The liner notes indicate that on this day two sets have been performed by Robert, the current download available being the second one, evening set.
However, from same day, new sounds radio broadcasted last summer an excerpt - Threnody. The setting and timbre is similar, the music is not identical though. But John Schaefer of new sounds mentioned as well the music was from the evening performance.
Can anybody help?
Moving January 8, 2012
Written by gasmrv
There’s no doubt RF has a very strong connection to the WFC. This performance is one of the most moving I’ve heard to date, and a must have for those who appreciate RF’s soundscapes.
A Song of Mourning January 5, 2012
Written by mflaherty
Robert begins this Soundscape, one of the best currently available, with a meditative piece called “Paradise Lost”. We have seen this title before, but usually with an accompanying “Paradise Regained”. In this dark Soundscape, there may be reason for hope, but if so, that hope is less certain.
After the dark, slow-building opener, Fripp moves into gentler territory with “Affirmation”. Single, reflective notes overlap, eventually building into an adagio (perhaps even grave) sound, which fades in its last moments into stillness.
That stillness remains in the appropriately titled “Hover”, which actually ends in silence, but that silence is just an eerie calm before the storm.

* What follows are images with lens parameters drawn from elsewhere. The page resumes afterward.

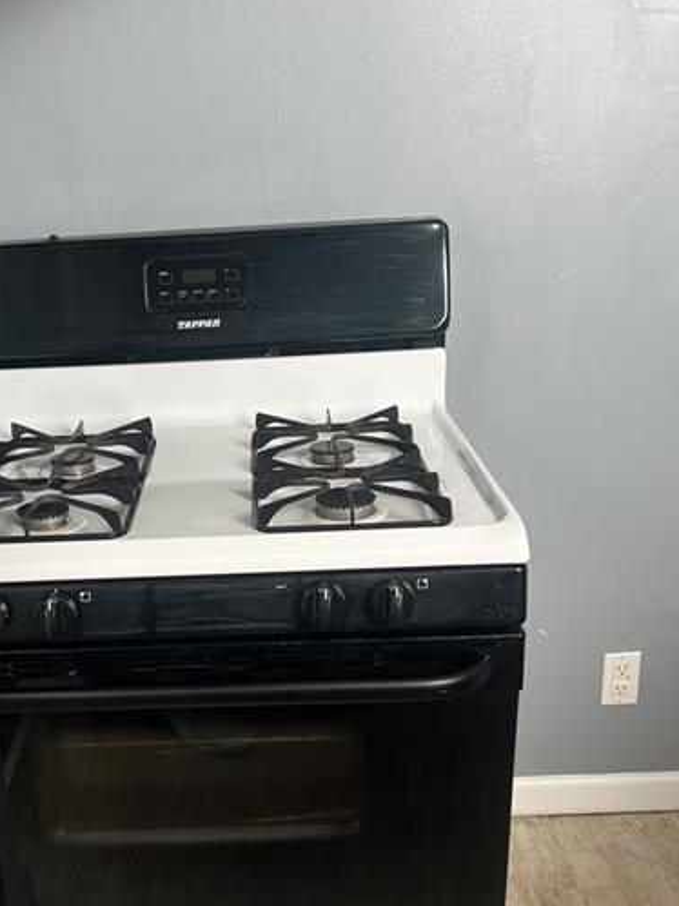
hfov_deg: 35.5
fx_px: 1047
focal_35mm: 40
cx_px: 214
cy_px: 574
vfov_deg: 46.3
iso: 80
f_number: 1.5
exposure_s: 1/121
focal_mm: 5.7
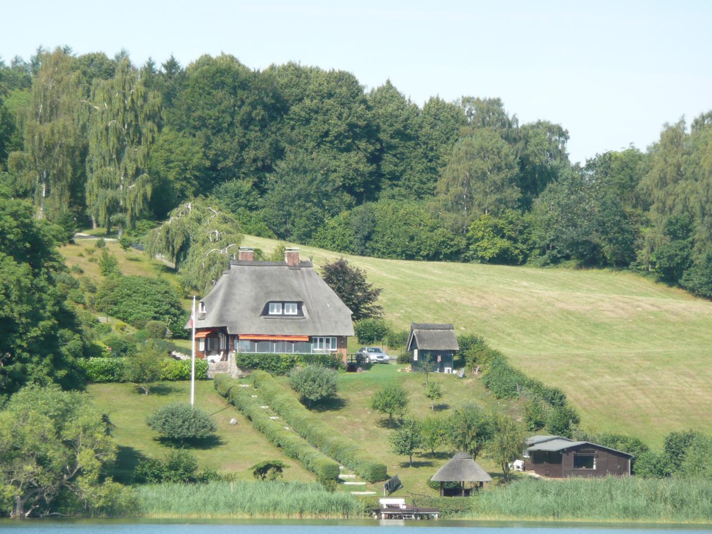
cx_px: 355
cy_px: 313
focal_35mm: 338
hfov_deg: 5.9
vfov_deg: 4.4
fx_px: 6953
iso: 100
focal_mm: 46
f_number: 4.9
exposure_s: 1/250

“Threnody”, a song of mourning, begins innocently enough. Single notes echo into the air, in a way familiar in Fripp’s music. However, the sounds become more disturbing as he continues. This is not ambient music.

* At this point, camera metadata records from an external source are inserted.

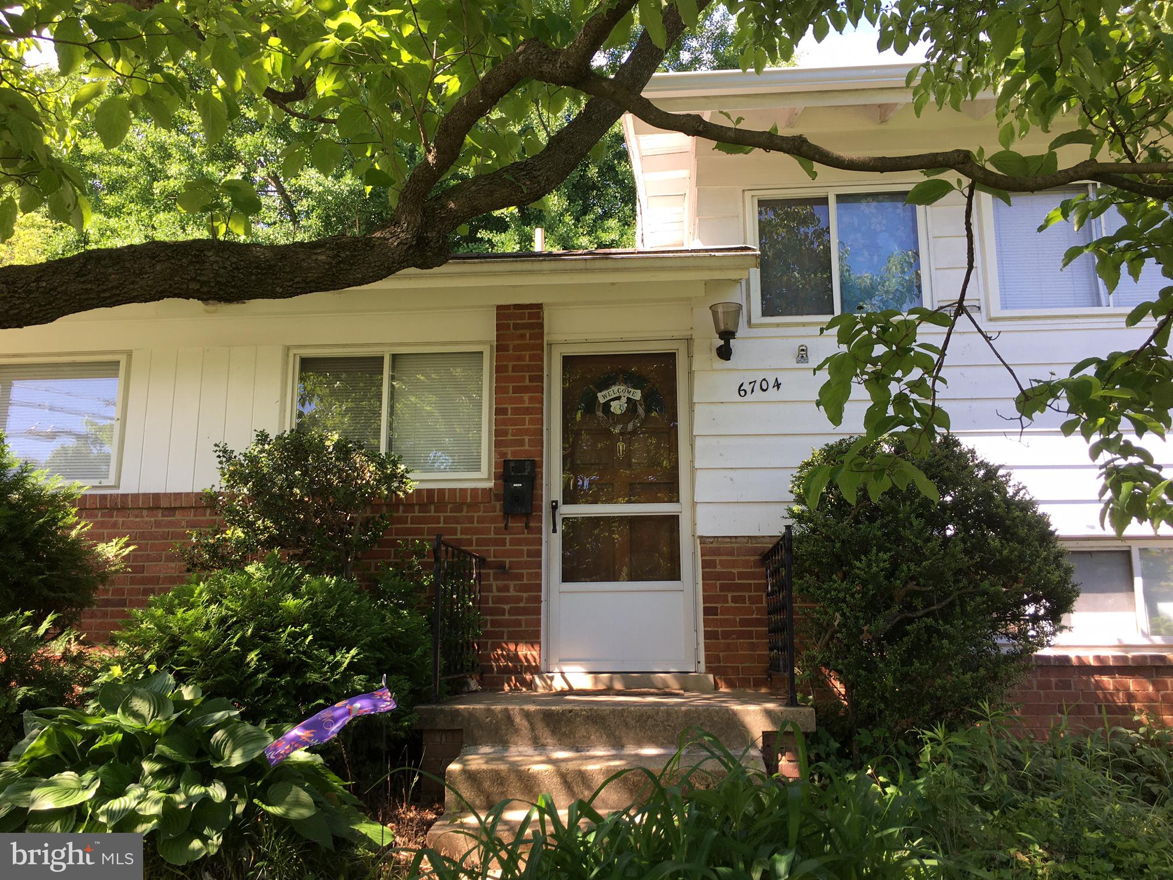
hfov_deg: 61.7
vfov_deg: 48.2
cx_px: 586
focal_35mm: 29
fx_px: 983
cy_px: 440
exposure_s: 1/217
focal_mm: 4.15
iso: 25
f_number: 2.2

A few minutes in, the sound of wordless voices join, overwhelmed by the crowded notes above. They slowly rise in volume and begin to join the fray. Fripp continues adding layers and density until the sound can become overwhelming (in very positive way).
Then, in the last few minutes, the noise begins to fade, and in the end we are left with a single, high, haunting, wordless voice, reminiscent of Morton Feldman’s “Rothko Chapel”. Is this hope? Perhaps, or perhaps it is just an ending, with neither hope nor fear.
All of this from a man with a guitar, playing in real time in front of an audience.
More from 1998 would be most welcome.